The Union, as per due process, noted its intention to strike here. This coincided (?) with Greece's credit rating being downgraded by Moody's. The text includes an amazing passage directed at the Union's own members:

"We need to be informed of any benefits (aside from universal social benefits) or additional payments currently in place in order to back up with specific knowledge and documentation the public argumentation of our policy statements. Federations must by 12/1/2010 notify us in writing of what additional payments are in place in their sectors."

Perhaps this is doesn't mean much to some readers, so let me explain. The public sector workers' union doesn't know what benefits its members receive because the government doesn't know how many they are or what it pays them in the first place. Nobody does. So in order to not look like muppets when they are negotiating with their employer - the taxpayer - they need to know what everybody is making.

Now we're waiting on the private sector general union, GSEE, to tell us whether they too will strike in solidarity.
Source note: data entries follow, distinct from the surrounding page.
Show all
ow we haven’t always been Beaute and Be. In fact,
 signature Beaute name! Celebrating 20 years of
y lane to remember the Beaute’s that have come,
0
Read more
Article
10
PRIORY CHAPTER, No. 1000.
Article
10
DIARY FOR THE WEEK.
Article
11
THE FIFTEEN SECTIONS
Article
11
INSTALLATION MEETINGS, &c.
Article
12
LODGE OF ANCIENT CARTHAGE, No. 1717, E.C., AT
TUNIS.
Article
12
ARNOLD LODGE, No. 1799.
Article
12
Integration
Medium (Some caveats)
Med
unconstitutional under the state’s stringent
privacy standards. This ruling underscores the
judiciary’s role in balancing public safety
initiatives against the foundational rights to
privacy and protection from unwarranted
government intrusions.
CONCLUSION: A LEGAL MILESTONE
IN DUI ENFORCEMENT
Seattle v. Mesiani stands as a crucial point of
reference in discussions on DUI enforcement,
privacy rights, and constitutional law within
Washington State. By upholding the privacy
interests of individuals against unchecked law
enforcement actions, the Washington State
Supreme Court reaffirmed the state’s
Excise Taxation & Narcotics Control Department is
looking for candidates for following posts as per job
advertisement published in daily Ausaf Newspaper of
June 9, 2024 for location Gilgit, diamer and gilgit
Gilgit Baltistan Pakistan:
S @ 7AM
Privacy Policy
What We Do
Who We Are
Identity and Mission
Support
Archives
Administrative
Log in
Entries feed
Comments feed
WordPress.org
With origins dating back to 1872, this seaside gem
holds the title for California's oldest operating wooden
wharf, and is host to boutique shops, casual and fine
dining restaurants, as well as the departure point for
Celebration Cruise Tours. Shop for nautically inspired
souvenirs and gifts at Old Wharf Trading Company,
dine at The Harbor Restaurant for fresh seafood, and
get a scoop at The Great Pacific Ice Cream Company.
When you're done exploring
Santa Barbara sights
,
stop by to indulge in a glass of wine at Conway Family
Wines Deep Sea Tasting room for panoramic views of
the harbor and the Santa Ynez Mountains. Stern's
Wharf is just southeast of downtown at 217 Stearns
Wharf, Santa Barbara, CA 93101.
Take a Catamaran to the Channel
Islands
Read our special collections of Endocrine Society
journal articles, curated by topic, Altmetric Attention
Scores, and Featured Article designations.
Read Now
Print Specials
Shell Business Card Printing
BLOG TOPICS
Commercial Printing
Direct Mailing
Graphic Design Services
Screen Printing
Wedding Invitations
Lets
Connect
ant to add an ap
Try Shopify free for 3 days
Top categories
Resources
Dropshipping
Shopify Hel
Perhaps they will.

Greek speakers can read the original GSEE demands here.Everyone else will have to take my word for it for what it says.

The demands in summary are:

  • An 8% rise in minimum wages 
  • A floor for hours worked part-time, flexibly or in jobshares
  •  A ceiling in the percentage of the workforce employed part-time, flexibly or in jobshares
  • A ban on additional work for part-timers, even if left to the employer's discretion by contract 
  • A ban on overtime 
  • Gradual convergence to a 35-hr week
  • A ban on contractors bidding for public work at a nominal loss
  • Extending compliance obligations on the contracting authority for work carried out by contractors 
  • A ceiling on apprenticeships and traineeships as a percentage of the workforce per workplace 
  • A partial ban on redundancies for staff close to retirement age
  • Setting maternity leave to 17 months compulsory and 3 optional
  • 6-8 days of additional annual leave for single parents
  • free public transport for all tenants in public housing estates
  • a schedule for the convergence of Greek wages to the European average, regardless of convergence of productivity

There are further provisions which I don't have a gripe with - like additional leave for pregnant women who suffer stillbirths or miscarriages etc. I can't argue with that, although I would think that employers will do the decent thing in these occasions. Of course, they probably don't so let's give the Union its due.

But the bullet points above are a death sentence for Greece. The Union dresses them up in Keynesian rhetoric about how a demand gap threatens the economy and how these measures will help us claw our way back to systainable growth. Except of course they will freeze the labour market, disproportionately affecting low earners. And earning nothing means you'll spend much less than earning the same (nominally) as last year would. They just don't get it.

Employers are proposing a 1.5% rise, and their full proposals must be out there somewhere. Let's wait and see.